Who will serve on the panel?

It will have 15 full-time members, and only a minority of them can be health care providers. The president is required to get suggestions from leaders of both parties in Congress in nominating 12 of the 15 appointees. For the other three, he doesn’t have to consult Congress. The members have to be confirmed by the Senate. Obama hasn’t nominated anyone yet, but has promised to fill the slots with “doctors, nurses, medical experts and consumers.” Board members, who will serve six-year terms, are to be paid the salary of senior executives in the federal government — $165,300 this year — and cannot hold any other jobs.

Why is IPAB so controversial?

Hospitals, doctors, drug companies and some patient groups are worried IPAB will recommend reductions in Medicare payments — which they say already are too low — and that they won’t have the time or ability to counter the cuts during accelerated congressional action. Doctors and drug companies are particularly worried that they’ll bear a lot of the burden because hospitals and nursing homes aren’t subject to IPAB’s cost-cutting recommendations until fiscal 2020. Lawmakers — mostly Republicans but some Democrats as well — say that IPAB will have too much power and are pressing for repeal of the provision.

Some critics, including House Budget Committee Chairman Paul Ryan, R-Wis., charge that IPAB will ration needed care for seniors.

Defenders counter that the law bars it from rationing care, restricting benefits or changing eligibility criteria. And, in response to complaints from the health care industry, Sen. John Rockefeller, D-W.Va., who was one of IPAB’s architects, said that the board was specifically designed to reduce the influence of “special interests” on Medicare payment policy. Those interests, he and others say, have kept Congress from making the tough decisions needed to hold down spending and reduce the deficit.

How exactly will IPAB slow Medicare spending?

Under the health care law, the board is required to recommend reductions in Medicare if spending per capita is projected to exceed specific targets. From fiscal year 2015 through 2019, that target is based on inflation gauges. Beginning in 2020, the target is based on the growth of the gross domestic product plus one percentage point. Proponents note that IPAB won’t impose a “hard cap” on spending, but rather will recommend ways to reduce spending. “IPAB is meant to be a fallback if the health law doesn’t control spending as well as we think it will,” said Robert Kocher, a former special assistant to Obama on health care.

What if Medicare’s projected spending doesn’t exceed the targets?

In that case, the board isn’t required to make the recommendations. 

And in fact, the Congressional Budget Office last year said that is likely to be the situation for almost a decade. CBO is expecting Medicare spending to remain below the threshold that requires action. 
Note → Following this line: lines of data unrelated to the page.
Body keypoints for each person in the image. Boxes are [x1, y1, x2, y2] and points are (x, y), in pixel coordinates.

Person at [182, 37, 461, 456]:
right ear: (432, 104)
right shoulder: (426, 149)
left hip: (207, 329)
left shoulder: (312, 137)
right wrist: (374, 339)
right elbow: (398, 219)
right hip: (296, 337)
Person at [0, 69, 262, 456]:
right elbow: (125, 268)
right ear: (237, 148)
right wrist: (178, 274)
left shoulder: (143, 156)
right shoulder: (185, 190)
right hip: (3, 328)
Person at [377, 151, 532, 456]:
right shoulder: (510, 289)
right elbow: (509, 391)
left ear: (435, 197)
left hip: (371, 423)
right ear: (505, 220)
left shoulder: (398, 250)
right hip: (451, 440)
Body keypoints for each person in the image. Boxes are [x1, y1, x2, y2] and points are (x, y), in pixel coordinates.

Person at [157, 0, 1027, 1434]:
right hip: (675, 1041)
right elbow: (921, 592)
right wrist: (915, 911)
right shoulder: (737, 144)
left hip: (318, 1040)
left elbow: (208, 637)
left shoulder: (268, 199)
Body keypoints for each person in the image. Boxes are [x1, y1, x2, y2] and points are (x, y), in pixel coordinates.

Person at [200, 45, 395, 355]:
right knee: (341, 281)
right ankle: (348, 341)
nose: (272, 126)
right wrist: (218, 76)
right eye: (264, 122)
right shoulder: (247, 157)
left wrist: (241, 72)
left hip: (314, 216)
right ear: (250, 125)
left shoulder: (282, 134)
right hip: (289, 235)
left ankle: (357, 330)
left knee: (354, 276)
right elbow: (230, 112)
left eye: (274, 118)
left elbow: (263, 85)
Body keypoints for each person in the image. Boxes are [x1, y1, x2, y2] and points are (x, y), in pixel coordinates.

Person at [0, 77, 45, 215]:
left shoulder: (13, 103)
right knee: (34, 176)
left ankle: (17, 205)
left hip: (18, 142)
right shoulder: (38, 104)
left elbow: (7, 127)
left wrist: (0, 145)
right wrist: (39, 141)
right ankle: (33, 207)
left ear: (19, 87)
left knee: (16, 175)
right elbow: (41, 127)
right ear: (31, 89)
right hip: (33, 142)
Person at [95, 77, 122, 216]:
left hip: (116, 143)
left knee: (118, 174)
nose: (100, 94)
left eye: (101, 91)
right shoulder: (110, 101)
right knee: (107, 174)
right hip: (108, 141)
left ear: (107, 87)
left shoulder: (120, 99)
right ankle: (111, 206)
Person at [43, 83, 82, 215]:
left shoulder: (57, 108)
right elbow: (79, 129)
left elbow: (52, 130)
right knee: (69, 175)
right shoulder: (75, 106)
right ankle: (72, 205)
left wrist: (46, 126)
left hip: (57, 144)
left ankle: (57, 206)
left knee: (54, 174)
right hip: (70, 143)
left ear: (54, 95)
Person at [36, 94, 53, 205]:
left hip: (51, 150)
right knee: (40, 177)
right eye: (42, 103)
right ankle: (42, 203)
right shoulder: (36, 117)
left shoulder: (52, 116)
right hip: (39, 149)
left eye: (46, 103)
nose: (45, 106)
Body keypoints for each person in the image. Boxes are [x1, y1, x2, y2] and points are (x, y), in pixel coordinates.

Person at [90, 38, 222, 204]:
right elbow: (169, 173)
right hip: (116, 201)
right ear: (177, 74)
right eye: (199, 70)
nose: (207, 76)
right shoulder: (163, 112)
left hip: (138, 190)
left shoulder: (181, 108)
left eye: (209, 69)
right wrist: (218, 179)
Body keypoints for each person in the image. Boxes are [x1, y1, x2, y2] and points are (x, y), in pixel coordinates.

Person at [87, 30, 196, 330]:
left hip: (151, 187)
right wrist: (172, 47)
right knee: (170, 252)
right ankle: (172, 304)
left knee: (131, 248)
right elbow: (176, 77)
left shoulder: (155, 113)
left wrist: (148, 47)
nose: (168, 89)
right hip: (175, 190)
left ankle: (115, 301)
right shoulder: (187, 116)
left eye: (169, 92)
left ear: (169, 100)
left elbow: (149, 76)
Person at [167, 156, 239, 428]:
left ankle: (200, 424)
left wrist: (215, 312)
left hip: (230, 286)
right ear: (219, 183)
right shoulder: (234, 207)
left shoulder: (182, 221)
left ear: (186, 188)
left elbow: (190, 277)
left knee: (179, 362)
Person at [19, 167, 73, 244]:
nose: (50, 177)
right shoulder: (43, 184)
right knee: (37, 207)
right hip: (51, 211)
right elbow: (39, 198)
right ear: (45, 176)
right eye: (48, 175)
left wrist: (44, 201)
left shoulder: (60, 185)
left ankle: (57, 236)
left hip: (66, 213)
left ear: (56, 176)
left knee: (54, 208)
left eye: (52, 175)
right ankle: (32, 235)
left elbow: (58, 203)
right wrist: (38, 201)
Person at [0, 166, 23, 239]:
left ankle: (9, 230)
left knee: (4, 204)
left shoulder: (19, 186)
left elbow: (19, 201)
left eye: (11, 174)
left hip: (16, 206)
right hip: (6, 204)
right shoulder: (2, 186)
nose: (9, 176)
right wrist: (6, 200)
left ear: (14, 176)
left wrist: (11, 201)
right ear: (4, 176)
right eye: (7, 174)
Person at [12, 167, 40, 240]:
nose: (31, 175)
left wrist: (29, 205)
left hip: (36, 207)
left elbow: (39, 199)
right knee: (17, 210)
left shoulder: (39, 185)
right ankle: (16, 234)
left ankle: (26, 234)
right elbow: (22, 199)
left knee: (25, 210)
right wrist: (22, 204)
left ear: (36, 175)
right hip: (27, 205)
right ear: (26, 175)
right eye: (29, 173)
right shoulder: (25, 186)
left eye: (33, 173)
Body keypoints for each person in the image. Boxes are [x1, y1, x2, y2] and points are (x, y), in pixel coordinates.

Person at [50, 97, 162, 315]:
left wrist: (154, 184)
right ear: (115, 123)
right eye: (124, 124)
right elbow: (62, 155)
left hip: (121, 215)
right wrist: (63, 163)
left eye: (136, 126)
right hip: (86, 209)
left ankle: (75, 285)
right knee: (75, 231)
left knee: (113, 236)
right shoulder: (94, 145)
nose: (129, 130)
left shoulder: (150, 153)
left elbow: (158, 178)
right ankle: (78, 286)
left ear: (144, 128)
But expectations could prove to be wrong. For one thing, CBO could change its outlook. Also, Obama wants to tighten IPAB’s target in later years to the rate of growth of GDP plus 0.5 of a percentage point. He has also talked about giving IPAB some additional clout to enforce its recommendations, but hasn’t provided details.

Even if IPAB doesn’t issue binding recommendations in any particular year because of slow Medicare growth, it must produce annual reports on national health care costs, access, use and quality, which will be more comprehensive than government reports now available. It also may issue nonbinding recommendations on a range of health care issues. And beginning in 2015, it must offer biannual guidance on ways to slow the nation’s total health care spending, including nonfederal spending.

This article was produced by Kaiser Health News with support from The SCAN Foundation.

This is an updated version of a story that first appeared May 8, 2011.